Is there a mechanism (or better, REQUIREMENT) that when an engineer sees conducts an inspection and identifies a building that is unsafe, they can immediately go to the city and get the building red-tagged and closed? (if not, there should be IMHO...) From the things we're seeing down here, it seems like the answer is either No, or it's not being enforced (or the inspectors are being ignored)
 
warrenslo said:
My concern is Morabito Consultants would recommend demolishing the remaining building to eliminate any evidence.

Morabito has no say in the matter. It’s still an active search and recovery mission with multiple Federal, State, and County Investigations in the early stages. Until it’s forensically cleared and evidence taken to the secure location, the site must be viewed no different than any other mass casualty crime scene. This includes FOIA requests. Until they’re deemed no risk to any investigation, they won’t release them.
 
hokie66 said:
I wonder how they got 13" cores out of a 9" slab.

Drilling took place up to a foot down in order to determine the structure of the concrete below. The work 'yielded some curious results as it pertained to the structural slab's depth' - but the reason as to why the results were 'curious' was not explained

 
Warrenslo - definitely looking more at the parapet(s) although it’s hard to rule out an HVAC unit as the round object in the garage debris.
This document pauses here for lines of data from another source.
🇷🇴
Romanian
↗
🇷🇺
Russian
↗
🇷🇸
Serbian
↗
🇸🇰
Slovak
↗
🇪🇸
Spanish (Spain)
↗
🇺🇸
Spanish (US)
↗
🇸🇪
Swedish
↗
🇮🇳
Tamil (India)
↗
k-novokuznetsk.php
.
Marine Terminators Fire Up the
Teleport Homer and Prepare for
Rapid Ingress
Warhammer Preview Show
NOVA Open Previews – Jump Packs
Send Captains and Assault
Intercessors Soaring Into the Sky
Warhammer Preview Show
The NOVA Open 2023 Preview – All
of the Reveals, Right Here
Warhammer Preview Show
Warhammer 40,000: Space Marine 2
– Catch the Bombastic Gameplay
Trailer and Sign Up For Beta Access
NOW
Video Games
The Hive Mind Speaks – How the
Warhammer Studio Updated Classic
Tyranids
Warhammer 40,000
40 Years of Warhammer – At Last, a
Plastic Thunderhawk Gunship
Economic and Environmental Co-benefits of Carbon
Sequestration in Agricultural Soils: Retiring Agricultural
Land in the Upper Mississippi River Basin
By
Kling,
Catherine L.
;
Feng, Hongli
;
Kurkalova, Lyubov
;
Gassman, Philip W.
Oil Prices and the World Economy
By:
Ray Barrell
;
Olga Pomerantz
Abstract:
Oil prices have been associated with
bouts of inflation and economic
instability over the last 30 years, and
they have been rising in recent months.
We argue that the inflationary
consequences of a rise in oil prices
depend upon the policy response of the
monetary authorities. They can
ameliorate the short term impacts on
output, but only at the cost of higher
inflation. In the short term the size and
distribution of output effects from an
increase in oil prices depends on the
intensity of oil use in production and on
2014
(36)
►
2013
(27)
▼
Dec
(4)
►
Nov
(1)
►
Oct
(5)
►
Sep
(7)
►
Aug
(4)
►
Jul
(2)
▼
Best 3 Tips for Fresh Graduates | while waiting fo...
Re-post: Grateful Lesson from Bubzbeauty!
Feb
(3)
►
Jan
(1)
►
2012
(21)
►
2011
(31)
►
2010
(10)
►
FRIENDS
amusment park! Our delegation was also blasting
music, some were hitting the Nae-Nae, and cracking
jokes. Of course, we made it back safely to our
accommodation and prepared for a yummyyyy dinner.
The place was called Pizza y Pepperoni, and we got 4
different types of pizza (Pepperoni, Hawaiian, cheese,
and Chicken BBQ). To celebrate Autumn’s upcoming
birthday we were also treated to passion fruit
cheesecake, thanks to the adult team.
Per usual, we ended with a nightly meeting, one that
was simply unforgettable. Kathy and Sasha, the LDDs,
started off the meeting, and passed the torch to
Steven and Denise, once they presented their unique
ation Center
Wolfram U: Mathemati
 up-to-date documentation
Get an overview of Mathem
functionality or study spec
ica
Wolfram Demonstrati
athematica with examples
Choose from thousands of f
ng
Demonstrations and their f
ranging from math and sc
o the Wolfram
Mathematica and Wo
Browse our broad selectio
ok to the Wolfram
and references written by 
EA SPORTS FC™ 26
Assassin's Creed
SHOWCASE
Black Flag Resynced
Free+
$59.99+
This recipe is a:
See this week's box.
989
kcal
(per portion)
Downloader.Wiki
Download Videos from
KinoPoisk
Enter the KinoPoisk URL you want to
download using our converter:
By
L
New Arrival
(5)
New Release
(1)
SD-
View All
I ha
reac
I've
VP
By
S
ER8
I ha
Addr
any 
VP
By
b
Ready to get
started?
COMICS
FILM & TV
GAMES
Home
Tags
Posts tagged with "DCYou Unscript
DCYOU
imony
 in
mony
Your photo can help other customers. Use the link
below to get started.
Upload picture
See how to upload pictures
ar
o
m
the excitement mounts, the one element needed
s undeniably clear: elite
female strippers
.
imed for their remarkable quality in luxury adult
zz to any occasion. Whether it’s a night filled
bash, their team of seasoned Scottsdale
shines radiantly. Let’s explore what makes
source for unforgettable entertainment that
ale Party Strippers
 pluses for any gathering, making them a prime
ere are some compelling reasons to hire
The parapets have the mass, they are likely to be minimally reinforced CMU, and they’d come off easily enough. Looking at the ones on the ground and they are generally broken into fairly small parts, far removed from their roof slab which stayed mostly intact. And you are right - the only balconies under them were the 12 and PH.

Also, at the time of the collapse, the upper x11s are the only units with lights on. That could be a coincidence, or not.

Still, I’d like to better understand what kind of force on the roof it would take to break a 6” slab, either with dead load or an anchor test.

Finally, as far as the covering the evidence, I suspect there are a lot of parties who’s litigation chances improve if the building is demolished. I’d expect the plaintiffs’ lawyers to seek an injunction delaying the demolition, provided the building survives the next storm.